Economic Challenges in Nutritional Management.

作者信息

Reber Emilie, Norman Kristina, Endrich Olga, Schuetz Philipp, Frei Andreas, Stanga Zeno

机构信息

Department for Diabetes, Endocrinology, Nutritional Medicine and Metabolism, Bern University Hospital, and University of Bern, 3010 Bern, Switzerland.
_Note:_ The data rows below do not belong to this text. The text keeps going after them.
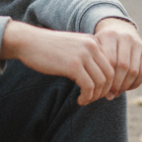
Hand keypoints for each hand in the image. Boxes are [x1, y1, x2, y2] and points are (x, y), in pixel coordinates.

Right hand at [1, 21, 115, 104]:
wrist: (28, 42)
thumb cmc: (49, 48)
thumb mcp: (73, 48)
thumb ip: (88, 58)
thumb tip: (101, 79)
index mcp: (93, 41)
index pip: (112, 65)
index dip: (110, 82)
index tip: (102, 93)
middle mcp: (92, 46)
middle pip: (110, 75)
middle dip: (105, 91)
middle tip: (94, 99)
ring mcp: (83, 55)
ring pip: (101, 82)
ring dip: (95, 96)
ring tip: (85, 100)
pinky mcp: (73, 65)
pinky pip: (88, 86)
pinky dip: (87, 97)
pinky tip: (79, 100)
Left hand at [93, 17, 141, 98]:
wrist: (117, 28)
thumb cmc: (101, 45)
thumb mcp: (95, 50)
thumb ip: (97, 67)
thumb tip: (108, 96)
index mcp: (109, 35)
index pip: (110, 61)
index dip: (106, 78)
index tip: (101, 88)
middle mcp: (125, 37)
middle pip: (123, 66)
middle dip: (116, 84)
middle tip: (110, 94)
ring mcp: (137, 43)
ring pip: (134, 71)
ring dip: (126, 86)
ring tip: (117, 93)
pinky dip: (135, 83)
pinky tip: (126, 88)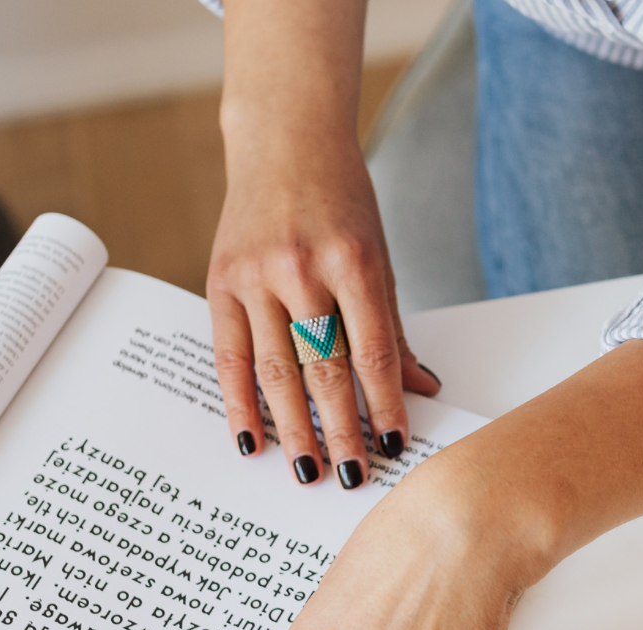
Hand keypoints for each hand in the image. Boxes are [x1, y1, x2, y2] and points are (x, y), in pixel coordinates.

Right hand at [210, 0, 439, 491]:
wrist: (283, 139)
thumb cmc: (340, 200)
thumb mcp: (378, 254)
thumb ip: (393, 326)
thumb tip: (422, 388)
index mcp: (354, 260)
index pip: (374, 352)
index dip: (386, 405)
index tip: (396, 446)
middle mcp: (302, 269)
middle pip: (326, 369)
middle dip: (343, 430)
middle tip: (353, 478)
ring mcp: (256, 276)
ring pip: (277, 371)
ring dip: (294, 429)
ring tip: (309, 471)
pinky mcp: (221, 282)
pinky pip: (231, 357)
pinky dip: (240, 404)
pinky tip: (253, 440)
Department of Nutrition and Gerontology, German Institute for Human Nutrition Potsdam-Rehbrücke, 14558 Nuthetal, Germany.

出版信息

J Clin Med. 2019 Jul 10;8(7):1005. doi: 10.3390/jcm8071005.

Abstract

Disease-related malnutrition (DRM) is a highly prevalent independent risk and cost factor with significant influence on mortality, morbidity, length of hospital stay (LOS), functional impairment and quality of life. The aim of our research was to estimate the economic impact of the introduction of routinely performed nutritional screening (NS) in a tertiary hospital, with subsequent nutritional interventions (NI) in patients with potential or manifest DRM. Economic impact analysis of natural detection of inpatients at risk and estimation of the change in economic activity after the implementation of a systematic NS were performed. The reference population for natural detection of DRM is about 20,000 inpatients per year. Based on current data, DRM prevalence is estimated at 20%, so 4000 patients with potential and manifest DRM should be detected. The NI costs were estimated at CHF 0.693 million, with savings of CHF 1.582 million (LOS reduction) and CHF 0.806 million in additional revenue (SwissDRG system). Thus, the introduction of routine NS generates additional costs of CHF 1.181 million that are compensated by additional savings of CHF 2.043 million and an excess in additional revenue of CHF 2.071 million. NS with subsequent adequate nutritional intervention shows an economic potential for hospitals.

摘要

疾病相关营养不良(DRM)是一种高度普遍的独立风险和成本因素,对死亡率、发病率、住院时间(LOS)、功能障碍和生活质量有重大影响。我们研究的目的是评估在一家三级医院引入常规营养筛查(NS),并对潜在或明显患有DRM的患者进行后续营养干预(NI)的经济影响。对住院风险患者的自然检测进行了经济影响分析,并估计了实施系统性NS后经济活动的变化。DRM自然检测的参考人群约为每年20000名住院患者。根据目前的数据,DRM患病率估计为20%,因此应检测出4000名潜在和明显患有DRM的患者。NI成本估计为69.3万瑞士法郎,节省了158.2万瑞士法郎(住院时间缩短),并增加了80.6万瑞士法郎的额外收入(瑞士疾病诊断相关分组系统)。因此,引入常规NS产生了118.1万瑞士法郎的额外成本,但通过204.3万瑞士法郎的额外节省和207.1万瑞士法郎的额外收入过剩得到了补偿。NS及随后适当的营养干预对医院具有经济潜力。